Exercise text: Begin

Enterprise Mobility Management (EMM) vendors will close out 2017 by generating $1.8 billion in sales for the year, a nine percent increase compared to 2016, according to a forecast from Strategy Analytics. By 2022, the market research firm expects sales to climb to $2.2 billion.
VMware AirWatch is the current EMM king, having captured 19 percent of the market in 2016. On Oct. 31, the company announced the release of VMware AirWatch 9.2, featuring an integration with VMware’s identity and access management, Workspace ONE, and expanded PC management capabilities for Windows 10, macOS and Chrome OS.
Close behind is BlackBerry (18 percent), which acquired Good Technology in 2015. Although the company’s phone business is a shadow of its former, high-flying self, the company appears to have found its niche in EMM solutions.
On Sept. 28, BlackBerry announced record software and services revenues of $196 million, a 26 percent year-over-year increase, for the company’s fiscal 2018 second quarter. “We achieved historical highs in total software and services revenue and gross margin, as well as the highest non-GAAP operating margin in over five years, reflecting our complete transformation to a software company,” remarked BlackBerry CEO John Chen.
MobileIron, Citrix and Microsoft round out the top five, each with market shares hovering at or near 10 percent. Strategy Analytics noted that several well-known technology companies, including, IBM, SAP, Sophos and Symantec are battling out for the remaining 35 percent.

Exercise text: End

- **Problem 1**
Turn the paragraph in the EMM market text beginning "VMware AirWatch is the current EMM king" into a short bulleted list that keeps its main facts.
- **Problem 2**
According to the EMM market text, what annual sales does Strategy Analytics expect EMM vendors to reach by 2022?
- **Problem 3**
Pick up the EMM market text after its last sentence and continue it.
The lines that follow have no connection to the EMM market text.

Data section: Begin

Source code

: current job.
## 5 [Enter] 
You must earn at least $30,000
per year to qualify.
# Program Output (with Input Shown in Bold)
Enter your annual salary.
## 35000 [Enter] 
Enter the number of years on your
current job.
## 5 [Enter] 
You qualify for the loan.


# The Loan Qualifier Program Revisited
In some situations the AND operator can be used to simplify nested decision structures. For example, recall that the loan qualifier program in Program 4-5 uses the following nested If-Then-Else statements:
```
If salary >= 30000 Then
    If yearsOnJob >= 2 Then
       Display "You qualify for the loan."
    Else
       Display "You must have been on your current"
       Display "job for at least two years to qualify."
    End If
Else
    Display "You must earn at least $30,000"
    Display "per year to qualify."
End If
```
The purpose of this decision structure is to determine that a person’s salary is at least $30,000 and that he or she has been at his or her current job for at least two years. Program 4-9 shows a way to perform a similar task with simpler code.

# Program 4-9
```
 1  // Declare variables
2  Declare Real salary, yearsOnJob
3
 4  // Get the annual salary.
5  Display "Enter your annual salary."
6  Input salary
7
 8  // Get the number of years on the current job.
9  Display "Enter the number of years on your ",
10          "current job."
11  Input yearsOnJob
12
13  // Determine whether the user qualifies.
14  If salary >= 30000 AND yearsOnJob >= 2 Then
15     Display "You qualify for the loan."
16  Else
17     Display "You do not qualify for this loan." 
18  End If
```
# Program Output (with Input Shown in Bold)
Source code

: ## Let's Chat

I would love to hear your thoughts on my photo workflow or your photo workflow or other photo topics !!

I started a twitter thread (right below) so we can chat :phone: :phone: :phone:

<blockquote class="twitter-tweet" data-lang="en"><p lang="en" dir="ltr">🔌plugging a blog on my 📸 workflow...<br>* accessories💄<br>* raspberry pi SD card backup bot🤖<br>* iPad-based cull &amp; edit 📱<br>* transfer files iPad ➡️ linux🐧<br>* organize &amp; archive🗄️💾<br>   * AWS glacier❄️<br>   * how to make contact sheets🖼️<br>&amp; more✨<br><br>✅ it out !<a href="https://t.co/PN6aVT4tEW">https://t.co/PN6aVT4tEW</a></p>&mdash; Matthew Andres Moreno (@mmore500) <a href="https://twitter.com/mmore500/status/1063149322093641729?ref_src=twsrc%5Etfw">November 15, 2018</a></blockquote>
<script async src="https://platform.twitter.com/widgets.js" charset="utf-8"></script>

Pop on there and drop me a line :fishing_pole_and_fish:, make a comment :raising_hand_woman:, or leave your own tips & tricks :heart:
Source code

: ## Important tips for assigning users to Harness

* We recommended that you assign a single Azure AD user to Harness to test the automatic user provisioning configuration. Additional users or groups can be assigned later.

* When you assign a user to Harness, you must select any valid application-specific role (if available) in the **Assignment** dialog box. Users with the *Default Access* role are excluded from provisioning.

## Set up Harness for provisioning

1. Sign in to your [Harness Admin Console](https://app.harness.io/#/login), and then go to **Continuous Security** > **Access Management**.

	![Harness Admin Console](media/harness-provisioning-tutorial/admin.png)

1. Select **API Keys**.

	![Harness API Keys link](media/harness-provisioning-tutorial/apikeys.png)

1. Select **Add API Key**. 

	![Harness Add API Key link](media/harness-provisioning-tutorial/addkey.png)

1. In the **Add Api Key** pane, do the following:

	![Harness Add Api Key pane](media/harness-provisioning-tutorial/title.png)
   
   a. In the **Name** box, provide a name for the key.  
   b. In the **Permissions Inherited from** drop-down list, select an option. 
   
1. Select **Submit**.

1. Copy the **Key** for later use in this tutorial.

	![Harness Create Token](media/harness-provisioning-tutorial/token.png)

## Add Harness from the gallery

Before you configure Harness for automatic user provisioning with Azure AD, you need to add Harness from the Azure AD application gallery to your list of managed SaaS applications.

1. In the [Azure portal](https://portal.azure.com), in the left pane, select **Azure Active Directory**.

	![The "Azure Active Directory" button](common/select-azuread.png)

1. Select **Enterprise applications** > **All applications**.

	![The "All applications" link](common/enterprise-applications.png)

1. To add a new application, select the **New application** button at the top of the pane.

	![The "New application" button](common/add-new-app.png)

Data section: End

- **Response area 1**
- VMware AirWatch leads the EMM market, with 19 percent share in 2016.
- On Oct. 31, the company announced VMware AirWatch 9.2.
- The release integrates with Workspace ONE, VMware's identity and access management.
- It expands PC management for Windows 10, macOS and Chrome OS.

- **Response area 2**
Strategy Analytics expects sales to reach $2.2 billion by 2022.

- **Response area 3**
In the meantime, EMM solutions are evolving from their mobile device management (MDM) roots. Whereas early MDM solutions generally offered businesses a way to manage employees’ smartphones and tablets, today’s EMM solutions are serving a bigger role as centralized hubs that enable IT departments to control how their users connect to enterprise IT resources and data.
The EU’s General Data Protection Regulation (GDPR), which is set to take effect in just over six months, will help make EMM a must-have at many businesses, according to Andrew Brown, executive director of Enterprise Research at Strategy Analytics.
“EMM solutions are an important component of a GDPR-compliant security program,” stated Brown. “An enterprise that does not use EMM effectively may find it challenging to justify to authorities why it did not technical measures to mitigate the risk of data loss in cases of a breach, especially when the new European General Data Protection Regulation legislation will go live in May 2018.”